I'd also add also add consideration of the impact on existing
implementations and deployments of XRIs. This is what really worries me, in
addition to the fact that we're just now getting attention with OpenID and
we're considering changing the most visible part of XRI (the syntax). 

Personally, using ASN.1 for syntax seems scary for this purpose - and I
don't think it's the appropriate abstraction.  

	-Gabe

> -----Original Message-----
> From: Steven Churchill [mailto:steven.churchill@xdi.org]
> Sent: Wednesday, March 07, 2007 3:01 PM
> To: xri@lists.oasis-open.org
> Subject: [xri] Framing the 2.1 ABNF discussion -- the separation of
> abstract vs concrete syntaxes
> 
> 
> All,
> 
> It is to the TC's disadvantage that the discussion around the 2.1 ABNF has
> not been framed in terms of abstract vs. concrete syntaxes.

*COMPLETE THE FOLLOWING*:
**1.** From the email on XRI syntax, set down the passage starting at "I'd also add" and ending at "the appropriate abstraction.".
**2.** Answer these questions about the email on XRI syntax:
(a) What does the writer say seems scary to use for syntax?
(b) On what date was the original message sent?
(c) To what address was the original message sent?

*THE DATA*:
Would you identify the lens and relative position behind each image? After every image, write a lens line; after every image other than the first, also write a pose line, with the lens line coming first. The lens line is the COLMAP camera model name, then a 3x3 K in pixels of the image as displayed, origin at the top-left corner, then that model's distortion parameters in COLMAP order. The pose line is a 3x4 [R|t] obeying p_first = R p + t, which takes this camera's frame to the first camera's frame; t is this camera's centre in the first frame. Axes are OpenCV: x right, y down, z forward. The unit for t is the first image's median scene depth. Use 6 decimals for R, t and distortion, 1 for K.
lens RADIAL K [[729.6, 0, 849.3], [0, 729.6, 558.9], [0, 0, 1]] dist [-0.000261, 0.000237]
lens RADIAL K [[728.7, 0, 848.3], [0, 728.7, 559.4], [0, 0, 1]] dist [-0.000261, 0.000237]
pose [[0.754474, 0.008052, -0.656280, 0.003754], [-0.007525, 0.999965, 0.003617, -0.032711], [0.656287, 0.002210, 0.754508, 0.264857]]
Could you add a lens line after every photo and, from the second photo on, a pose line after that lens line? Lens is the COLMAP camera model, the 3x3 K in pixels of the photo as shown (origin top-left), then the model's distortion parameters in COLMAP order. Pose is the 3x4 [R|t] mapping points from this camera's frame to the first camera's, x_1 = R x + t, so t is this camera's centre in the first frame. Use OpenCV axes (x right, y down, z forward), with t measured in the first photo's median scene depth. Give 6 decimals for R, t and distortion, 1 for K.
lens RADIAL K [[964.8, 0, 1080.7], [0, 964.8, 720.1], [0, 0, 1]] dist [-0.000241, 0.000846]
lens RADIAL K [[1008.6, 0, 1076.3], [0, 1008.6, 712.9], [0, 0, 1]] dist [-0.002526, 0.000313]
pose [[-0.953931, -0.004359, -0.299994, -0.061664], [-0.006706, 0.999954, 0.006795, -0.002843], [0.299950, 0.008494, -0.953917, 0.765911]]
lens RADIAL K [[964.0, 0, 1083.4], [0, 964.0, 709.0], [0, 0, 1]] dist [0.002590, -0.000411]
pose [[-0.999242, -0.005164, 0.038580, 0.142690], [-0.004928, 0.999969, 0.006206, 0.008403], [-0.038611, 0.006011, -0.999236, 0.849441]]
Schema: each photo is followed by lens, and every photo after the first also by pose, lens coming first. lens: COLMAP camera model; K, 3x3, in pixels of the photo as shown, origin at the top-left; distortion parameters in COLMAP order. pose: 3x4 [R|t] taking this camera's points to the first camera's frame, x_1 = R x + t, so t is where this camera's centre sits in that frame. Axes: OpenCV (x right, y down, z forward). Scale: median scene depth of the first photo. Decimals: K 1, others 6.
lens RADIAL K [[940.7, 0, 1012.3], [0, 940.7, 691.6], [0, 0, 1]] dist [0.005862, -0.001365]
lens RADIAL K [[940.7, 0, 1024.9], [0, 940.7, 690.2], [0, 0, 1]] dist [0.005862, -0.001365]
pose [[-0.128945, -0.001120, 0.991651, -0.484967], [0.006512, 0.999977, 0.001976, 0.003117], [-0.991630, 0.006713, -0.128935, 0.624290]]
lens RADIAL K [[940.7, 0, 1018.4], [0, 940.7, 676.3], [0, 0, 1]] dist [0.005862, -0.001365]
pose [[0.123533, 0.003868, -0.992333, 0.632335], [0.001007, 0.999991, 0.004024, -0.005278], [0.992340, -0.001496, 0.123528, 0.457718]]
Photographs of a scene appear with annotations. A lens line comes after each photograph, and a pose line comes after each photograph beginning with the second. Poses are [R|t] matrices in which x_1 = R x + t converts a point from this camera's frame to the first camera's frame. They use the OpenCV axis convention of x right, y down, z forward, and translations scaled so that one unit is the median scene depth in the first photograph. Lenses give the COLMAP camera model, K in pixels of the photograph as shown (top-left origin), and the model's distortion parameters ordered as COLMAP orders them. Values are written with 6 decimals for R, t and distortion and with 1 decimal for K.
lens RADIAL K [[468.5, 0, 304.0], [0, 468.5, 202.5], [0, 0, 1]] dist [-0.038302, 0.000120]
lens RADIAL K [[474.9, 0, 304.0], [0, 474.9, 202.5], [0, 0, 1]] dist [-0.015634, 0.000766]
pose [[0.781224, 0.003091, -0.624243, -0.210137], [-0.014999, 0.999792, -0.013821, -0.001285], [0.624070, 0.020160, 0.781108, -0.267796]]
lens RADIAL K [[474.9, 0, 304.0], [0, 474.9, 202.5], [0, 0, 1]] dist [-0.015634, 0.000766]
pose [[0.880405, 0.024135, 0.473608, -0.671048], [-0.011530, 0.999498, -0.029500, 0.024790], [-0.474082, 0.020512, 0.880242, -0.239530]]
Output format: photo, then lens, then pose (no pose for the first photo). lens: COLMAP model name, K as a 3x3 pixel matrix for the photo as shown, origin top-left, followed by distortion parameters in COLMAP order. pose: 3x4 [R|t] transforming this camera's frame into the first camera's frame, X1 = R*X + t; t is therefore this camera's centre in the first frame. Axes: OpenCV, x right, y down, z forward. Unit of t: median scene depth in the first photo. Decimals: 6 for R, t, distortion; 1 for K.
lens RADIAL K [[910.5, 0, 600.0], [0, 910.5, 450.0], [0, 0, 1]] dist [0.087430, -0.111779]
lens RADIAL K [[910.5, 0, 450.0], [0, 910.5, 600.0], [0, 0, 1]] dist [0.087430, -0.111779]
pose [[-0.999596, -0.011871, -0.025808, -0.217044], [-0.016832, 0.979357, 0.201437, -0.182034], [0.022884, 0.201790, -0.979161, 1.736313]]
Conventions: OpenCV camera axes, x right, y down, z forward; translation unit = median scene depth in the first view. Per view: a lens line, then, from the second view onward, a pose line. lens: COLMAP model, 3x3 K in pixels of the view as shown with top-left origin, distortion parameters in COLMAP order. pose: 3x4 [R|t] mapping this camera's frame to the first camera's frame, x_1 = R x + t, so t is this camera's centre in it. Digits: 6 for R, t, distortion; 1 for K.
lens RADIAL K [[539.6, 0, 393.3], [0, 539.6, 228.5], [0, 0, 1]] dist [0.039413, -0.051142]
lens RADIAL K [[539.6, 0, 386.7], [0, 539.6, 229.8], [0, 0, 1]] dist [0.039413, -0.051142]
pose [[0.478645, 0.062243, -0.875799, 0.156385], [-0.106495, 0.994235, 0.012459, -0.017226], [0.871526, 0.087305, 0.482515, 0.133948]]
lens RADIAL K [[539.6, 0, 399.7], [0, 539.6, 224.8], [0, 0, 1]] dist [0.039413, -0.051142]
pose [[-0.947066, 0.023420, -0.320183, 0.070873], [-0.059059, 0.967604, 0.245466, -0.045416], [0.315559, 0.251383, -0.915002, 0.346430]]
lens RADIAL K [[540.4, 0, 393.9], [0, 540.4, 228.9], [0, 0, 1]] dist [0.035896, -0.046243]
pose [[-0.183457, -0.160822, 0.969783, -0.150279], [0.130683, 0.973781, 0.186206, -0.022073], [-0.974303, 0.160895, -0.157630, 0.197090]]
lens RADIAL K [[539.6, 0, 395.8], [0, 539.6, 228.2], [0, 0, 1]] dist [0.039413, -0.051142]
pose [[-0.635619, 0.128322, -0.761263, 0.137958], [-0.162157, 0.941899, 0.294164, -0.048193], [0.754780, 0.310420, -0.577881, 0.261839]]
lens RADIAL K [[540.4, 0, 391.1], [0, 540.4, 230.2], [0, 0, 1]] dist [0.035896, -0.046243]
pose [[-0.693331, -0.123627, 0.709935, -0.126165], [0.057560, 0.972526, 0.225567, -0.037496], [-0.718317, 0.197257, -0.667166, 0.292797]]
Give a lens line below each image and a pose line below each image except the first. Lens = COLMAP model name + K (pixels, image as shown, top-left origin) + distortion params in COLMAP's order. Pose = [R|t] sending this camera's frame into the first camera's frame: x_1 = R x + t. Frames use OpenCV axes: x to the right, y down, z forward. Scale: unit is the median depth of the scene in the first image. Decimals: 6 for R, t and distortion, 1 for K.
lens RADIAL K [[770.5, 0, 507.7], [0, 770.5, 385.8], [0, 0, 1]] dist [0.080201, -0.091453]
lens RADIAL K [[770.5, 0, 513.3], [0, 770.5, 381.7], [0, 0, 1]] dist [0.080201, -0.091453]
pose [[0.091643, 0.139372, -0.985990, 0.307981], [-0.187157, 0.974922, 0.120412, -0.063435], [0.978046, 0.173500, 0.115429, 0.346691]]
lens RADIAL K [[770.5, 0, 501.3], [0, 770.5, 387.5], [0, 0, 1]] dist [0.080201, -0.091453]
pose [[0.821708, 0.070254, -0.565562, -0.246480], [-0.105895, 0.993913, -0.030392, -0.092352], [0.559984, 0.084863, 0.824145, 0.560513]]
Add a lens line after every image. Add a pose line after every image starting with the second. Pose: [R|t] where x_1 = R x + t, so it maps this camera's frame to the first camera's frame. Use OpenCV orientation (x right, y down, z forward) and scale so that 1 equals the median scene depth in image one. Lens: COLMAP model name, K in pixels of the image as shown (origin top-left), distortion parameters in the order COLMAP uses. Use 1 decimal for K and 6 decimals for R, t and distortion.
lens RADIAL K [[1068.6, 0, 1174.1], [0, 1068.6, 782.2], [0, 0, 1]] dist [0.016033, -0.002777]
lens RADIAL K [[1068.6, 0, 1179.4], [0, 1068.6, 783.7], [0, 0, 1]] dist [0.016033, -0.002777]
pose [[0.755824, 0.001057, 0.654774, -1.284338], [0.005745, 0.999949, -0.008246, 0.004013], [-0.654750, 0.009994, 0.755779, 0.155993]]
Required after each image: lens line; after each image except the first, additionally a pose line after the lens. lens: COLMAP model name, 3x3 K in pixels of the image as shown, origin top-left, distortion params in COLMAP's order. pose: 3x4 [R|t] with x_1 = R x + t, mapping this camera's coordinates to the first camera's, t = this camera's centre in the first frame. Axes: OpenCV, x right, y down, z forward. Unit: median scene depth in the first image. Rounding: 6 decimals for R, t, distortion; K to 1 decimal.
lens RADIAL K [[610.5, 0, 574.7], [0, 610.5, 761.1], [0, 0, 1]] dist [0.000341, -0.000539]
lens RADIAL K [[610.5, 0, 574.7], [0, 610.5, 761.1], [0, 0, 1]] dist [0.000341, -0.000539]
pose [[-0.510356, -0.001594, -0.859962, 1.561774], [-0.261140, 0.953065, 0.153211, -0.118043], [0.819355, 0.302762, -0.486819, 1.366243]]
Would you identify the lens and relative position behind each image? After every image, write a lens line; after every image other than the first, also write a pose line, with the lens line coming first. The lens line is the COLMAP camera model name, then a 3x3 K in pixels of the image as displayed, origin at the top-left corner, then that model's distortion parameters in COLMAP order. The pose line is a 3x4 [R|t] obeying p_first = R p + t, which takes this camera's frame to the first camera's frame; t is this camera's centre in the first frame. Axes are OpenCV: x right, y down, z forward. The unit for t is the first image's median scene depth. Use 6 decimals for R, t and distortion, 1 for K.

*RESPONSES FOR EACH TASK*:
**1.**
I'd also add also add consideration of the impact on existing
implementations and deployments of XRIs. This is what really worries me, in
addition to the fact that we're just now getting attention with OpenID and
we're considering changing the most visible part of XRI (the syntax). 

Personally, using ASN.1 for syntax seems scary for this purpose - and I
don't think it's the appropriate abstraction.

**2.**
(a) ASN.1
(b) Wednesday, March 07, 2007
(c) xri@lists.oasis-open.org